■ Aim of the exercise
Every line of the following records that includes "down" should be copied.

■ Supplied material
┌────────

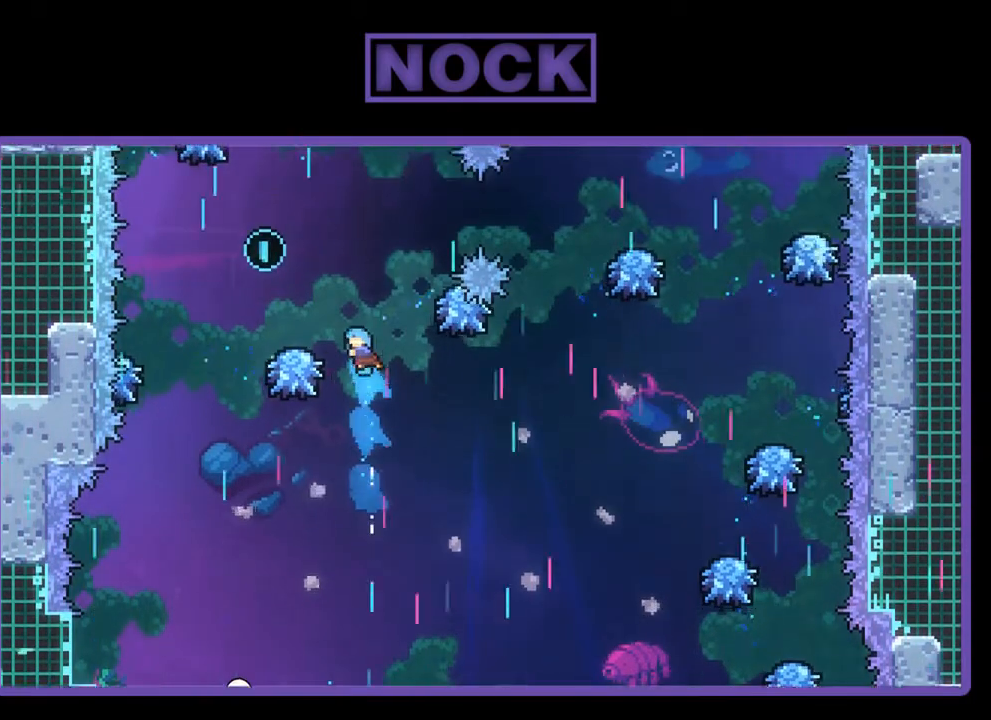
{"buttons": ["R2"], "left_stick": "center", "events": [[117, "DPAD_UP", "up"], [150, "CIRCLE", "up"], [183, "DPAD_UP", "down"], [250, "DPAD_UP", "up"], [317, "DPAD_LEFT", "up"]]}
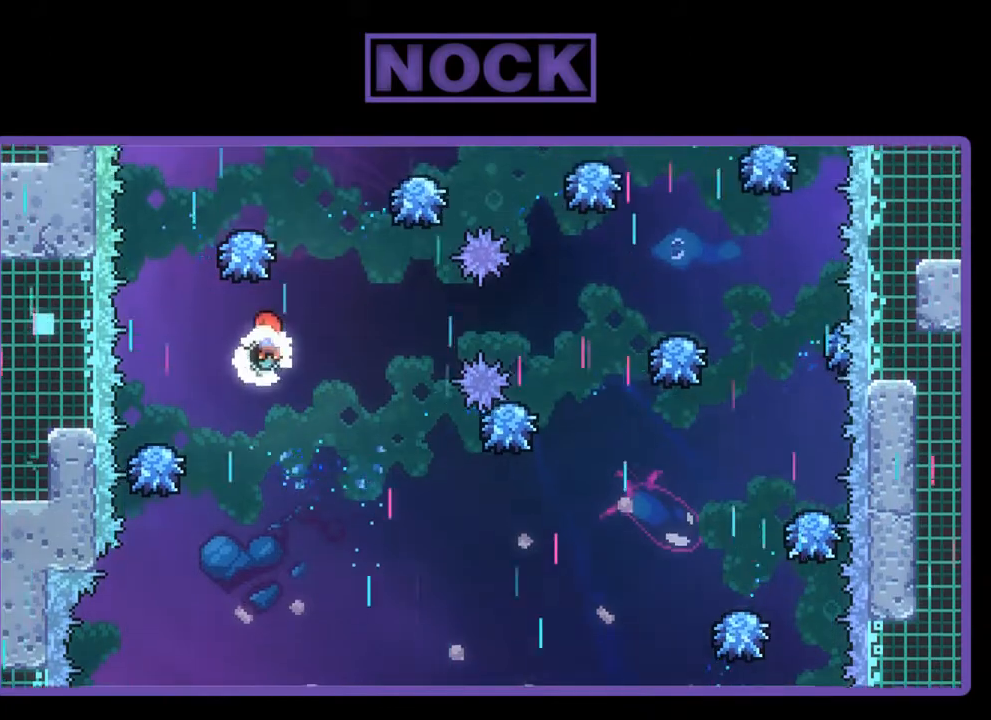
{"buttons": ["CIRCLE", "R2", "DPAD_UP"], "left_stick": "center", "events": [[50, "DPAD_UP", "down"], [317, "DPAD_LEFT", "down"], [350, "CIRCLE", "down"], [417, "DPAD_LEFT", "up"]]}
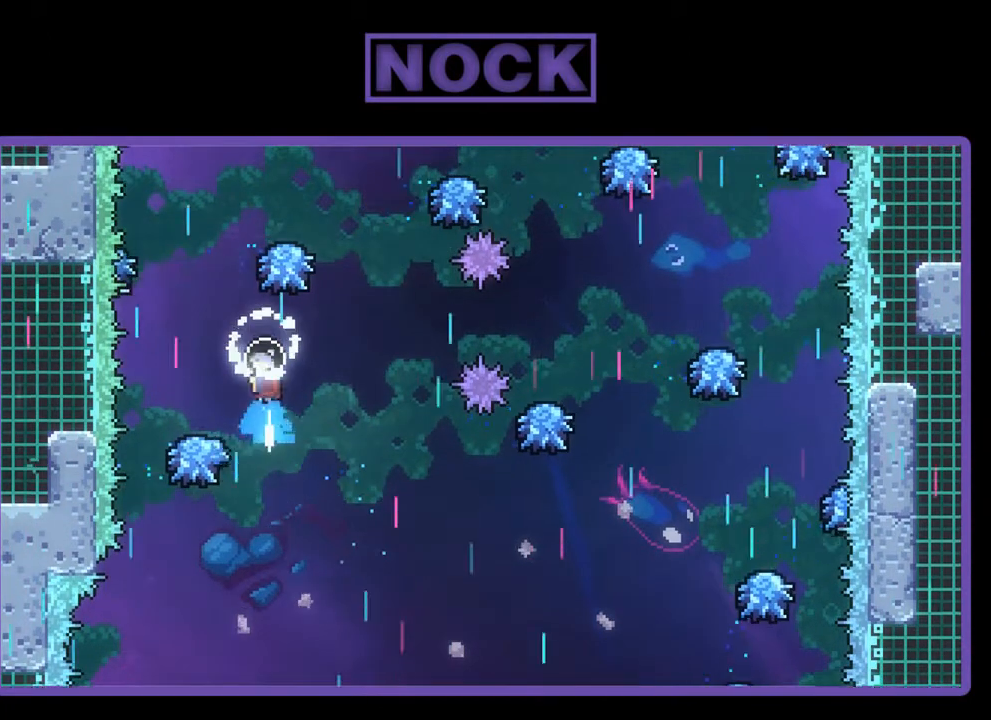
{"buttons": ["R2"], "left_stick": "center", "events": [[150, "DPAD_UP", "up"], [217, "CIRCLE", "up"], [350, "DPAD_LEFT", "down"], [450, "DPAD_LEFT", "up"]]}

└────────
┌────────

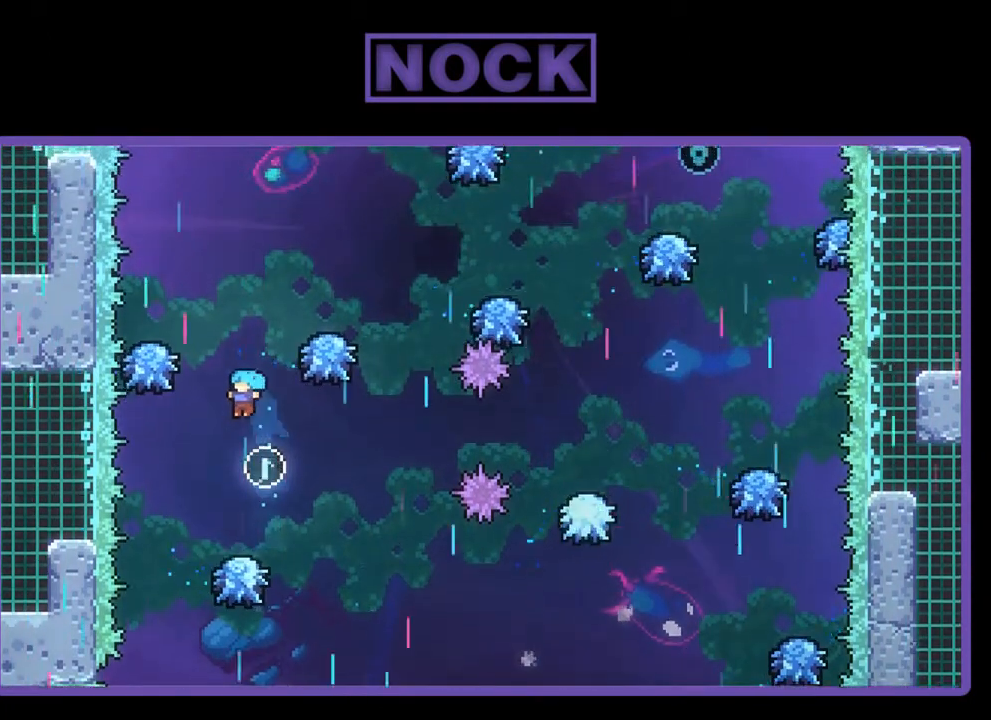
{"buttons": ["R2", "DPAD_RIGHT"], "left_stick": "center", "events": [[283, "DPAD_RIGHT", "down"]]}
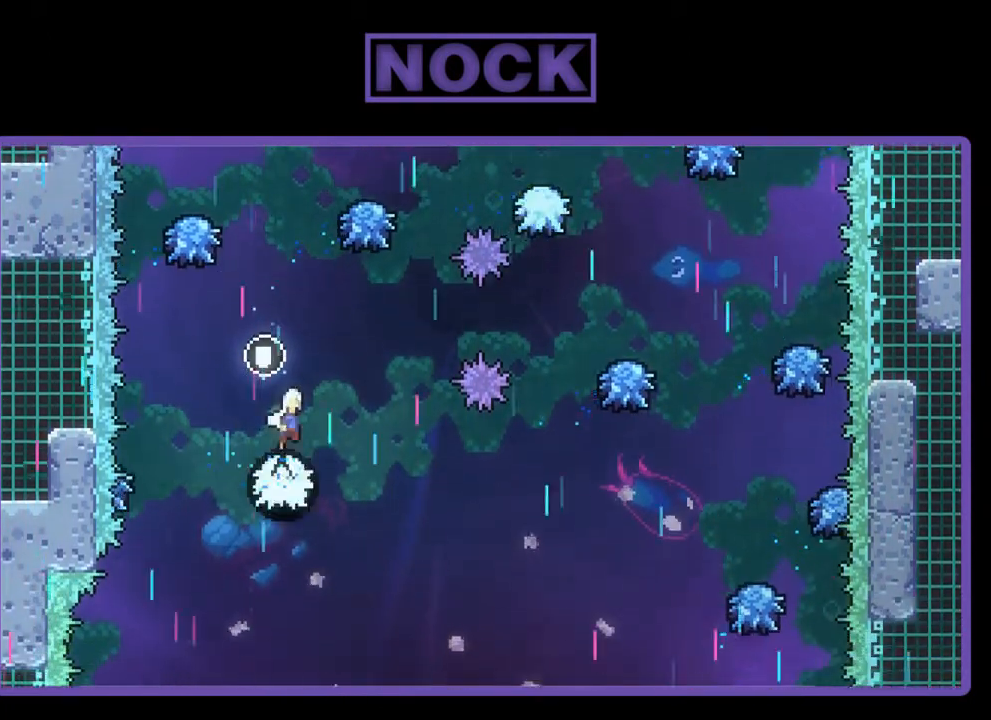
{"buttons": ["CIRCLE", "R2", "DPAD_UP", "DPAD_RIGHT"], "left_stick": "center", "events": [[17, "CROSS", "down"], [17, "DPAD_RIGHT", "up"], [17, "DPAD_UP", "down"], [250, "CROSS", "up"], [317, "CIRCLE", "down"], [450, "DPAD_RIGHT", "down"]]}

└────────
┌────────

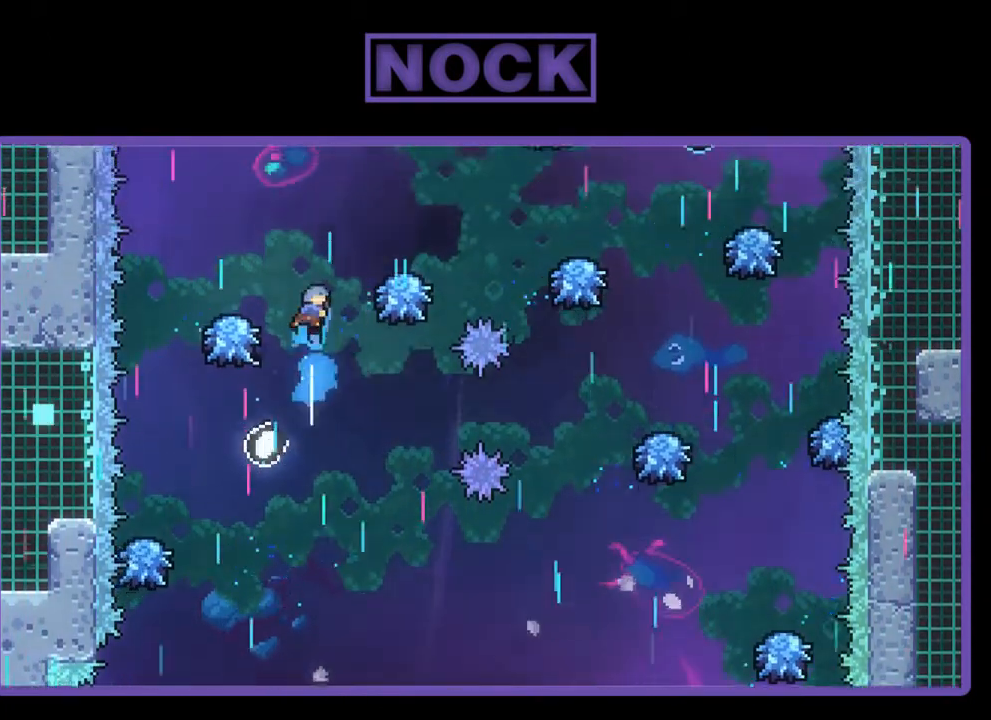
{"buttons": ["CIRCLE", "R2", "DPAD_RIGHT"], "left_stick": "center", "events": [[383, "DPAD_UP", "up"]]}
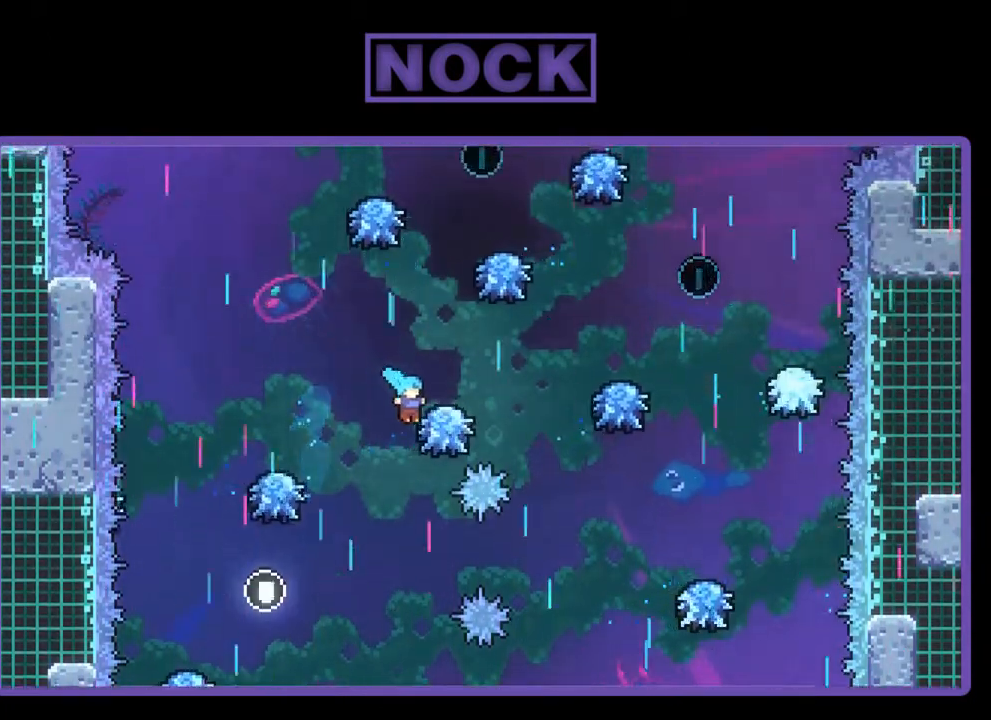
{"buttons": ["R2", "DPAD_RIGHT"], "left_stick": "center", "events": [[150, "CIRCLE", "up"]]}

└────────

■ Answer below
{"buttons": ["R2"], "left_stick": "center", "events": [[117, "DPAD_UP", "up"], [150, "CIRCLE", "up"], [183, "DPAD_UP", "down"], [250, "DPAD_UP", "up"], [317, "DPAD_LEFT", "up"]]}
{"buttons": ["CIRCLE", "R2", "DPAD_UP"], "left_stick": "center", "events": [[50, "DPAD_UP", "down"], [317, "DPAD_LEFT", "down"], [350, "CIRCLE", "down"], [417, "DPAD_LEFT", "up"]]}
{"buttons": ["R2"], "left_stick": "center", "events": [[150, "DPAD_UP", "up"], [217, "CIRCLE", "up"], [350, "DPAD_LEFT", "down"], [450, "DPAD_LEFT", "up"]]}
{"buttons": ["R2", "DPAD_RIGHT"], "left_stick": "center", "events": [[283, "DPAD_RIGHT", "down"]]}
{"buttons": ["CIRCLE", "R2", "DPAD_UP", "DPAD_RIGHT"], "left_stick": "center", "events": [[17, "CROSS", "down"], [17, "DPAD_RIGHT", "up"], [17, "DPAD_UP", "down"], [250, "CROSS", "up"], [317, "CIRCLE", "down"], [450, "DPAD_RIGHT", "down"]]}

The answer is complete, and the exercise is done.